Today and tomorrow the Supreme Court will hear oral arguments on cases that will set the tone for civil rights for years, if not decades, to come.
On March 26, the justices will hear Hollingsworth v. Perry, on the issue of California’s voter-approved ban on same-sex marriage. The justices have agreed to hear argument on the question of whether the U.S. Constitution bars California from limiting marriage to unions of one man and one woman. They will also consider whether those defending Proposition 8 have the standing necessary to do so.
On March 27, the justices are set to hear U.S. v. Windsor, about whether the federal Defense of Marriage Act passed in 1996 violates the U.S. Constitution. Another question to be argued is whether the Congress—acting through the House of Represenatives’ [sic] Bipartisan Legal Advisory Group—can defend DOMA even though the Obama Administration agreed with a federal appeals court that the law is unconstitutional. (source)
I cannot believe a reckoning like this is happening so soon. Nine states have already approved of same-sex marriage. Public opinion has gone from strong disapproval to supporting same-sex marriage by margins of 4 to 22 points depending on the poll. (source)
I have been fighting for gay rights for well over a decade. At first, it was letters to Congress and a Human Rights Campaign sticker on my car. I cheered when my church denomination ordained the first openly gay bishop, but I left my particular church over their decision to take a “middle of the road” view on the subject. A “let’s all be friends” and not really discuss anything when I thought the Episcopal churches would spearhead a change in Christianity. I was ashamed of them. I didn’t join another church because, even though their music was beautiful, they believed homosexuality was a sin and that is tantamount to homophobia. Eventually, I wrote how to be a Christian and support gay rights, and I hoped other Christians could see how the Bible does grow and should never be used as a weapon.

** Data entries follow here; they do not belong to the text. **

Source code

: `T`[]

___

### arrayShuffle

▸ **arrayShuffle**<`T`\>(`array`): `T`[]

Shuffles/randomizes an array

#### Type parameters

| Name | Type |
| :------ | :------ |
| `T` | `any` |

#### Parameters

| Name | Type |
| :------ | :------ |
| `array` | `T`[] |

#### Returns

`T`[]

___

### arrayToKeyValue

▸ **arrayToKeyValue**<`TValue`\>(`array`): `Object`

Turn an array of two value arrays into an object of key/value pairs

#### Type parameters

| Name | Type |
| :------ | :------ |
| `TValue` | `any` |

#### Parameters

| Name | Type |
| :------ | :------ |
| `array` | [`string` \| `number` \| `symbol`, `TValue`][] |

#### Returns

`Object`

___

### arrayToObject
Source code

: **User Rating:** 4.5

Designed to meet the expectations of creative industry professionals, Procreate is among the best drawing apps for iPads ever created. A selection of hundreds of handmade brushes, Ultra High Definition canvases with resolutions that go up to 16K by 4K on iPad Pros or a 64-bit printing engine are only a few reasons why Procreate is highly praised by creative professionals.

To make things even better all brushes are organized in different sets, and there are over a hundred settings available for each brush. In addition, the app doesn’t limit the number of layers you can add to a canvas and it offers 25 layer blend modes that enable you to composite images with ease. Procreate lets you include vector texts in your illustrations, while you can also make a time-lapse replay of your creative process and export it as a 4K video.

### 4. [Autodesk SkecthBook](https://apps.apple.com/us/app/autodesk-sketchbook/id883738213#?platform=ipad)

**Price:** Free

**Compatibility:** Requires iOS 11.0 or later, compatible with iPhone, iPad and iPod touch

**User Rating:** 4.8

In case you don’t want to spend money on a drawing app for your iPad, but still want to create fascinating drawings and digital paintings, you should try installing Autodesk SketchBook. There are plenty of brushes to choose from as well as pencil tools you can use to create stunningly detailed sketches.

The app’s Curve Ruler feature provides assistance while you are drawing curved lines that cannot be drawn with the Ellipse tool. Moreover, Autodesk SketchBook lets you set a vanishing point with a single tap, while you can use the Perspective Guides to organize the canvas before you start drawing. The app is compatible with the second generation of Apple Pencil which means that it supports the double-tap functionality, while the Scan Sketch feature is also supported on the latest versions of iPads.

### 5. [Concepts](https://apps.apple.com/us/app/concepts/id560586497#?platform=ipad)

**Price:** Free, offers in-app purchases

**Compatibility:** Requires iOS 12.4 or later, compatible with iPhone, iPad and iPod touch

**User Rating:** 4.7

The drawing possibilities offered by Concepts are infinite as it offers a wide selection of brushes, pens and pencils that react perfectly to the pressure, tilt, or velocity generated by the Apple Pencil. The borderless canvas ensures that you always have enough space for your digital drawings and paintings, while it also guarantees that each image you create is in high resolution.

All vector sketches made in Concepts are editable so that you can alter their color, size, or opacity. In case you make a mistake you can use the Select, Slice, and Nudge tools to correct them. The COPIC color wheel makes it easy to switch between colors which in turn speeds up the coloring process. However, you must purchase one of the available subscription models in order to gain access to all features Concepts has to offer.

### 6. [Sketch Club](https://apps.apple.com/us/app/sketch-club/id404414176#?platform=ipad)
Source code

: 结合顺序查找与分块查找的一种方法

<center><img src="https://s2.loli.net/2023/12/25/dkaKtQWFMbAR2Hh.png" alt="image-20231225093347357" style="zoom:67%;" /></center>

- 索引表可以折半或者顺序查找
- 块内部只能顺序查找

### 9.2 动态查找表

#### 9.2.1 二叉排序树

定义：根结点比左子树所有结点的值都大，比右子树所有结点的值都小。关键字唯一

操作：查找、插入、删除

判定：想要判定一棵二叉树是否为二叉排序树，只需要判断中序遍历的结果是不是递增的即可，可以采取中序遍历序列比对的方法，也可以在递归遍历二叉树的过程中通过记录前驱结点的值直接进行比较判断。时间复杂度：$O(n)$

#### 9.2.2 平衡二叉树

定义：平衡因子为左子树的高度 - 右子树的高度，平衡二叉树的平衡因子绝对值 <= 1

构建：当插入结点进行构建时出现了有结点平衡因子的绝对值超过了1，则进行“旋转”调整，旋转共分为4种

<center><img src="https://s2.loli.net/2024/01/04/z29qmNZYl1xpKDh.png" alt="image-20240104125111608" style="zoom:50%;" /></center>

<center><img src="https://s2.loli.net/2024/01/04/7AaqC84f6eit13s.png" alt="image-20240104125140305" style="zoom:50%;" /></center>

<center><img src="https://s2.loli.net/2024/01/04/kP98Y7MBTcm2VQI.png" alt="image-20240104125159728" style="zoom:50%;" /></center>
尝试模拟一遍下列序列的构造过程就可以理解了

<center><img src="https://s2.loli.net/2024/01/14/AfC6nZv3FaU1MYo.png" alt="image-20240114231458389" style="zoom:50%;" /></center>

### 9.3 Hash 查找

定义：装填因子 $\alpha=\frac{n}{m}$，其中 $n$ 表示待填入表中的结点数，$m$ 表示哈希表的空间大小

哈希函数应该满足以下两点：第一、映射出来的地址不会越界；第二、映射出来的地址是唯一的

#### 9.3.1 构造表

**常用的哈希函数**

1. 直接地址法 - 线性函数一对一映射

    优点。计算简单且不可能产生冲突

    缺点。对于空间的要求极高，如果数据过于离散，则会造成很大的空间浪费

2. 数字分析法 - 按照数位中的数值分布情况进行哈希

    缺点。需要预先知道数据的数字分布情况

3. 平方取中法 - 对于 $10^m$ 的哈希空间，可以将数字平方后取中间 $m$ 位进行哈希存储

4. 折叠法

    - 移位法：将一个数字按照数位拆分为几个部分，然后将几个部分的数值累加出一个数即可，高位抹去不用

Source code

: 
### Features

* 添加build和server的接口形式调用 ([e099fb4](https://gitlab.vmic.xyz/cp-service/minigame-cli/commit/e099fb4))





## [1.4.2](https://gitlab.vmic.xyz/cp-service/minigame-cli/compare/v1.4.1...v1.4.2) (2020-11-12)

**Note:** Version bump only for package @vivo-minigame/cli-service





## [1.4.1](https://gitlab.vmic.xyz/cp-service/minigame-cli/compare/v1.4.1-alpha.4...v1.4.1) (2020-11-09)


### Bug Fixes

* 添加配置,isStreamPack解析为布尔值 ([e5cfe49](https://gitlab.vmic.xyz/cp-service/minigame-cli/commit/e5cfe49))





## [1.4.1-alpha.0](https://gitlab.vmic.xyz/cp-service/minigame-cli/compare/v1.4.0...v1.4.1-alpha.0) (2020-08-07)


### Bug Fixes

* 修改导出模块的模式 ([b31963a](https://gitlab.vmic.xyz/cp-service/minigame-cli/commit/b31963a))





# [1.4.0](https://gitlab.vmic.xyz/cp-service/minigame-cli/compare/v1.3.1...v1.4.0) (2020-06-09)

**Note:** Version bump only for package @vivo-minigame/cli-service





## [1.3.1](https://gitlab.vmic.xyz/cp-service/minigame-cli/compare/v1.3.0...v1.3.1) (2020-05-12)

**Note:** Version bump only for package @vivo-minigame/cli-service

I remember when Virginia’s ban on same-sex marriage went to the ballot in 2006. I stood the requisite number of feet away from the polling places and handed out Equality Virginia literature explaining why no one should support such a terrible amendment. We didn’t think we would win, not because I was a defeatist but because the vast majority of people did not believe in marriage beyond heterosexual couples. State after state had passed similar (although not as restrictive) bans since 2004 and only one state allowed gay marriage. (source) Sadly, we were right about losing, but everyone celebrated the over 1 million votes against it. I cried for both the people who stood with us and for all those whose rights were taken that day.
I also was asked that year if I was a lesbian while discussing my gratitude for being involved in the gay rights movement. I said: No, I happened to fall in love with a wonderful man. The woman never spoke to me again, but I didn’t stop my work. I did the math years before that conversation. If about 10% of the population is homosexual, they just didn’t have the votes. So I kept my Human Rights Campaign sticker on my car and stayed on the Equality Virginia newsletter and kept caring.
I’ll admit that I hardened against those who continued to promote homosexuality as a sin when so many gay teenagers committed suicide in 2010. But in responded with less rancor and more colors. I put up rainbow flags and rainbow stickers on our cars and tried to create some sort of beacon to the gay and lesbian teenagers living in my community. When other 4- and 5-year-old children taught mine that only a man and woman can marry, I didn’t appreciate intolerance being brought to the playground and into my home, but I sat my children down and explained on no uncertain terms that love is love.
Even on such an amazing day, not everything has changed in America. I know teens who can’t tell one or both parents because their parents will kick them out. I know kids forced out of the church they grew up in only to find another church where they are, at best, tolerated. And they think that’s what they deserve. I worry for all these families and churches because they how do they not see the broken hearts and homes in themselves and their neighbors.
However, so much has in these last few years. I don’t know what exactly happened except I wasn’t the only one walking out of churches, standing at polling places, speaking out. And my friends, who have been in the fight much longer than I, who had electric shock therapy to “get the gay out,” stayed true to themselves as they waited for the rest of us grow up. Today and tomorrow, the Supreme Court will hear the arguments for both sides, just as it has on every civil rights issue that America has faced. I pray our justice system will not fail us so we can begin to heal from the failures of our humanity towards the lesbian, gay and transgender community.